Description of the task: Below are the records; retype each one exactly.

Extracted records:
%%
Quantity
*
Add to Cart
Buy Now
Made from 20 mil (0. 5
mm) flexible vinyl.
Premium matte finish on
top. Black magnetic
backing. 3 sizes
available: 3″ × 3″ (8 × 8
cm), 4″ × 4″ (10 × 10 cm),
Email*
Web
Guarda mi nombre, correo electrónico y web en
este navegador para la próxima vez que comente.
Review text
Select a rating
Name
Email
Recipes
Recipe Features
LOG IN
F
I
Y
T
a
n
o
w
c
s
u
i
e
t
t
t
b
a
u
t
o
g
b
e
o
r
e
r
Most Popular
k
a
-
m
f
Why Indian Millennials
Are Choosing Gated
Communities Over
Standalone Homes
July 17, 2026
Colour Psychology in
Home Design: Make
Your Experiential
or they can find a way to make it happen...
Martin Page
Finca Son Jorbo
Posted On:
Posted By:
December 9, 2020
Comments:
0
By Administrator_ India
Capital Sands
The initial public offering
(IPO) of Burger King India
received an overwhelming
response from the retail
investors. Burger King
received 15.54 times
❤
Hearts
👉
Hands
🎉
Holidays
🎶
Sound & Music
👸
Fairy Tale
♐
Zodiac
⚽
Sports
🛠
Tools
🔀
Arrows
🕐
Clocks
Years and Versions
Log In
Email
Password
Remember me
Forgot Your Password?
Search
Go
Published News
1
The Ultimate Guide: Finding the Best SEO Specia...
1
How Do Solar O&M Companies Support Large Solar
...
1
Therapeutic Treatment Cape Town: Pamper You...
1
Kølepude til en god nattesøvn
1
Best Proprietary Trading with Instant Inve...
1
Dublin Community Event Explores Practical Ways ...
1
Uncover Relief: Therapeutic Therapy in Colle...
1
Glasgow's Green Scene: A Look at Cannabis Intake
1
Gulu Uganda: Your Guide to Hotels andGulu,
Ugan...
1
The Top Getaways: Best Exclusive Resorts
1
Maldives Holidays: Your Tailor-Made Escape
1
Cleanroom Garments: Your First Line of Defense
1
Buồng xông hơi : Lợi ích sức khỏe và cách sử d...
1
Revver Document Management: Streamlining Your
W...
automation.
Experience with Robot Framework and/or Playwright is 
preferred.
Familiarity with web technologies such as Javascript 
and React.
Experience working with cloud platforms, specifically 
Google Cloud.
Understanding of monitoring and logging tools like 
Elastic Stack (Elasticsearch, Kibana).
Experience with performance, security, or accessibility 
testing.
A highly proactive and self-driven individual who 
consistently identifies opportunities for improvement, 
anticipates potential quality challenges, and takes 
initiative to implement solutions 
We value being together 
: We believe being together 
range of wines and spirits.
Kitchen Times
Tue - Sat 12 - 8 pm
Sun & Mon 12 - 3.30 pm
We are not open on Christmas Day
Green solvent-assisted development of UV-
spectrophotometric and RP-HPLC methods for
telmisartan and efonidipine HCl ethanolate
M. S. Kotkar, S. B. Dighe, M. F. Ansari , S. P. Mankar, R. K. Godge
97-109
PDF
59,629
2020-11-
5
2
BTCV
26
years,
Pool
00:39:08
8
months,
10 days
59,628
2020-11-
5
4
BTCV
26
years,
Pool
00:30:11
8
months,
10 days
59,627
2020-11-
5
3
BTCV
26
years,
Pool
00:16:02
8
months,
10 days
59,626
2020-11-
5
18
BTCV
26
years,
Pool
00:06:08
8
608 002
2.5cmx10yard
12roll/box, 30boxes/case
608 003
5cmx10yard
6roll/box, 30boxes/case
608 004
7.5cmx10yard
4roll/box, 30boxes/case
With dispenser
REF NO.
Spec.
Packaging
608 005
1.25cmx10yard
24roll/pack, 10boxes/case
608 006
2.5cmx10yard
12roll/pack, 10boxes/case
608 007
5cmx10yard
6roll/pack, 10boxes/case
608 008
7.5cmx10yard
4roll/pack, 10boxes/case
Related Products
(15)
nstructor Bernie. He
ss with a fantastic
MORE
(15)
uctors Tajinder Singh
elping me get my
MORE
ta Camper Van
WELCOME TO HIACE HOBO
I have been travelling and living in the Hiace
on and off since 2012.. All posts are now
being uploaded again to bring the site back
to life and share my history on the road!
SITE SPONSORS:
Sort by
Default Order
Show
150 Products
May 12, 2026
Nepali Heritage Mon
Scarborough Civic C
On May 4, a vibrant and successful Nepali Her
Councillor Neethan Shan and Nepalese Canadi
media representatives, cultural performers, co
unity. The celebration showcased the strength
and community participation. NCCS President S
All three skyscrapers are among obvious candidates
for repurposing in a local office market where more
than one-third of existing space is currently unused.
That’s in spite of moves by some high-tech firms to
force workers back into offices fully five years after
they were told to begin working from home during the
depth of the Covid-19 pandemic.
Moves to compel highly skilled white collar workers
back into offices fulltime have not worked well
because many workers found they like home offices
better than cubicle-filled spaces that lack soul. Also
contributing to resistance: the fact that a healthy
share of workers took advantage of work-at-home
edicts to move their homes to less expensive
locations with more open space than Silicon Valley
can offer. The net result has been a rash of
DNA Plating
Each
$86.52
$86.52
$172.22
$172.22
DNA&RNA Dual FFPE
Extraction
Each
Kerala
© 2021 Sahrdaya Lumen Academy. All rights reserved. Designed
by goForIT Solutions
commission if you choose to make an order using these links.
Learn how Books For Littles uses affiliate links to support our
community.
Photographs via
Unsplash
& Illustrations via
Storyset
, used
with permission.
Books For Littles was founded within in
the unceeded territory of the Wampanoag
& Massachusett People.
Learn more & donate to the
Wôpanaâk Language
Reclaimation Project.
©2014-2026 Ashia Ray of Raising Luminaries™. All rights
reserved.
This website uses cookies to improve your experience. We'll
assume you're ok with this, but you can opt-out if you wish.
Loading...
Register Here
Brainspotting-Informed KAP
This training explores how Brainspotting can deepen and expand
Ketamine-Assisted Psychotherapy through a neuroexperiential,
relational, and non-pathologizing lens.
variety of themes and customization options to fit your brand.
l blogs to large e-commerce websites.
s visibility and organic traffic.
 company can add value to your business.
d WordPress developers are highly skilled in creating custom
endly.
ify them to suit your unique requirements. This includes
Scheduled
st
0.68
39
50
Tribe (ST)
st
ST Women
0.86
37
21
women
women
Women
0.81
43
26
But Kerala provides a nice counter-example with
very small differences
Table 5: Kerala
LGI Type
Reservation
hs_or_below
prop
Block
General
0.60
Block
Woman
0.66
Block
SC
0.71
%%
Solution to the exercise:
Quantity
*
Add to Cart
Buy Now
Made from 20 mil (0. 5
mm) flexible vinyl.
Premium matte finish on
top. Black magnetic
backing. 3 sizes
available: 3″ × 3″ (8 × 8
cm), 4″ × 4″ (10 × 10 cm),
Email*
Web
Guarda mi nombre, correo electrónico y web en
este navegador para la próxima vez que comente.
Review text
Select a rating
Name
Email
Recipes
Recipe Features
LOG IN
F
I
Y
T
a
n
o
w
c
s
u
i
e
t
t
t
b
a
u
t
o
g
b
e
o
r
e
r
Most Popular
k
a
-
m
f
Why Indian Millennials
Are Choosing Gated
Communities Over
Standalone Homes
July 17, 2026
Colour Psychology in
Home Design: Make
Your Experiential
or they can find a way to make it happen...
Martin Page
Finca Son Jorbo
Posted On:
Posted By:
December 9, 2020
Comments:
0
By Administrator_ India
Capital Sands
The initial public offering
(IPO) of Burger King India
received an overwhelming
response from the retail
investors. Burger King
received 15.54 times
❤
Hearts
👉
Hands
🎉
Holidays
🎶
Sound & Music
👸
Fairy Tale
♐
Zodiac
⚽
Sports
🛠
Tools
🔀
Arrows
🕐
Clocks
Years and Versions
Log In
Email
Password
Remember me
Forgot Your Password?
Search
Go
Published News
1
The Ultimate Guide: Finding the Best SEO Specia...
1
How Do Solar O&M Companies Support Large Solar
...
1
Therapeutic Treatment Cape Town: Pamper You...
1
Kølepude til en god nattesøvn
1
Best Proprietary Trading with Instant Inve...
1
Dublin Community Event Explores Practical Ways ...
1
Uncover Relief: Therapeutic Therapy in Colle...
1
Glasgow's Green Scene: A Look at Cannabis Intake
1
Gulu Uganda: Your Guide to Hotels andGulu,
Ugan...
1
The Top Getaways: Best Exclusive Resorts
1
Maldives Holidays: Your Tailor-Made Escape
1
Cleanroom Garments: Your First Line of Defense
1
Buồng xông hơi : Lợi ích sức khỏe và cách sử d...
1
Revver Document Management: Streamlining Your
W...
automation.
Experience with Robot Framework and/or Playwright is 
preferred.
Familiarity with web technologies such as Javascript 
and React.
Experience working with cloud platforms, specifically 
Google Cloud.
Understanding of monitoring and logging tools like 
Elastic Stack (Elasticsearch, Kibana).
Experience with performance, security, or accessibility 
testing.
A highly proactive and self-driven individual who 
consistently identifies opportunities for improvement, 
anticipates potential quality challenges, and takes 
initiative to implement solutions 
We value being together 
: We believe being together 
range of wines and spirits.
Kitchen Times
Tue - Sat 12 - 8 pm
Sun & Mon 12 - 3.30 pm
We are not open on Christmas Day
Green solvent-assisted development of UV-
spectrophotometric and RP-HPLC methods for
telmisartan and efonidipine HCl ethanolate
M. S. Kotkar, S. B. Dighe, M. F. Ansari , S. P. Mankar, R. K. Godge
97-109
PDF
59,629
2020-11-
5
2
BTCV
26
years,
Pool
00:39:08
8
months,
10 days
59,628
2020-11-
5
4
BTCV
26
years,
Pool
00:30:11
8
months,
10 days
59,627
2020-11-
5
3
BTCV
26
years,
Pool
00:16:02
8
months,
10 days
59,626
2020-11-
5
18
BTCV
26
years,
Pool
00:06:08
8
608 002
2.5cmx10yard
12roll/box, 30boxes/case
608 003
5cmx10yard
6roll/box, 30boxes/case
608 004
7.5cmx10yard
4roll/box, 30boxes/case
With dispenser
REF NO.
Spec.
Packaging
608 005
1.25cmx10yard
24roll/pack, 10boxes/case
608 006
2.5cmx10yard
12roll/pack, 10boxes/case
608 007
5cmx10yard
6roll/pack, 10boxes/case
608 008
7.5cmx10yard
4roll/pack, 10boxes/case
Related Products
(15)
nstructor Bernie. He
ss with a fantastic
MORE
(15)
uctors Tajinder Singh
elping me get my
MORE
ta Camper Van
WELCOME TO HIACE HOBO
I have been travelling and living in the Hiace
on and off since 2012.. All posts are now
being uploaded again to bring the site back
to life and share my history on the road!
SITE SPONSORS:
Sort by
Default Order
Show
150 Products
May 12, 2026
Nepali Heritage Mon
Scarborough Civic C
On May 4, a vibrant and successful Nepali Her
Councillor Neethan Shan and Nepalese Canadi
media representatives, cultural performers, co
unity. The celebration showcased the strength
and community participation. NCCS President S
All three skyscrapers are among obvious candidates
for repurposing in a local office market where more
than one-third of existing space is currently unused.
That’s in spite of moves by some high-tech firms to
force workers back into offices fully five years after
they were told to begin working from home during the
depth of the Covid-19 pandemic.
Moves to compel highly skilled white collar workers
back into offices fulltime have not worked well
because many workers found they like home offices
better than cubicle-filled spaces that lack soul. Also
contributing to resistance: the fact that a healthy
share of workers took advantage of work-at-home
edicts to move their homes to less expensive
locations with more open space than Silicon Valley
can offer. The net result has been a rash of
DNA Plating
Each
$86.52
$86.52
$172.22
$172.22
DNA&RNA Dual FFPE
Extraction
Each
Kerala
© 2021 Sahrdaya Lumen Academy. All rights reserved. Designed
by goForIT Solutions
commission if you choose to make an order using these links.
Learn how Books For Littles uses affiliate links to support our
community.
Photographs via
Unsplash
& Illustrations via
Storyset
, used
with permission.
Books For Littles was founded within in
the unceeded territory of the Wampanoag
& Massachusett People.
Learn more & donate to the
Wôpanaâk Language
Reclaimation Project.
©2014-2026 Ashia Ray of Raising Luminaries™. All rights
reserved.
This website uses cookies to improve your experience. We'll
assume you're ok with this, but you can opt-out if you wish.
Loading...
Register Here
Brainspotting-Informed KAP
This training explores how Brainspotting can deepen and expand
Ketamine-Assisted Psychotherapy through a neuroexperiential,
relational, and non-pathologizing lens.
variety of themes and customization options to fit your brand.
l blogs to large e-commerce websites.
s visibility and organic traffic.
 company can add value to your business.
d WordPress developers are highly skilled in creating custom
endly.
ify them to suit your unique requirements. This includes
Scheduled
st
0.68
39
50
Tribe (ST)
st
ST Women
0.86
37
21
women
women
Women
0.81
43
26
But Kerala provides a nice counter-example with
very small differences
Table 5: Kerala
LGI Type
Reservation
hs_or_below
prop
Block
General
0.60
Block
Woman
0.66
Block
SC
0.71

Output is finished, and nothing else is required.